* Your goal: Can you write out every one of the lines below, character for character, and leave the picture out of your answer?
START Information provided
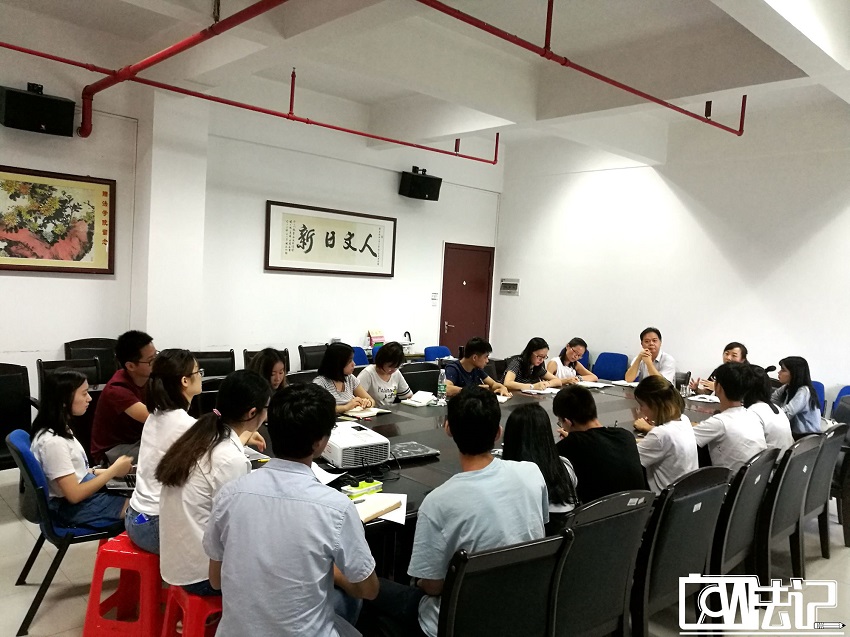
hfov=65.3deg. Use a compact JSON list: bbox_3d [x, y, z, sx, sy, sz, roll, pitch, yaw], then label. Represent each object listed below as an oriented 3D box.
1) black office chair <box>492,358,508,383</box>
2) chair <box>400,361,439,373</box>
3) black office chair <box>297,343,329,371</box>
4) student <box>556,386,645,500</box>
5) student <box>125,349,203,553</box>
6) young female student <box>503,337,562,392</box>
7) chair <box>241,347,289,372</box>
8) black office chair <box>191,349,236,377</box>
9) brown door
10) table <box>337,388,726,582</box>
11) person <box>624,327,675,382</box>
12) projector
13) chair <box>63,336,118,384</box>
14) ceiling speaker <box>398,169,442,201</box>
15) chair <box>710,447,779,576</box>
END Information provided
* Response to the exercise:
hfov=65.3deg. Use a compact JSON list: bbox_3d [x, y, z, sx, sy, sz, roll, pitch, yaw], then label. Represent each object listed below as an oriented 3D box.
1) black office chair <box>492,358,508,383</box>
2) chair <box>400,361,439,373</box>
3) black office chair <box>297,343,329,371</box>
4) student <box>556,386,645,500</box>
5) student <box>125,349,203,553</box>
6) young female student <box>503,337,562,392</box>
7) chair <box>241,347,289,372</box>
8) black office chair <box>191,349,236,377</box>
9) brown door
10) table <box>337,388,726,582</box>
11) person <box>624,327,675,382</box>
12) projector
13) chair <box>63,336,118,384</box>
14) ceiling speaker <box>398,169,442,201</box>
15) chair <box>710,447,779,576</box>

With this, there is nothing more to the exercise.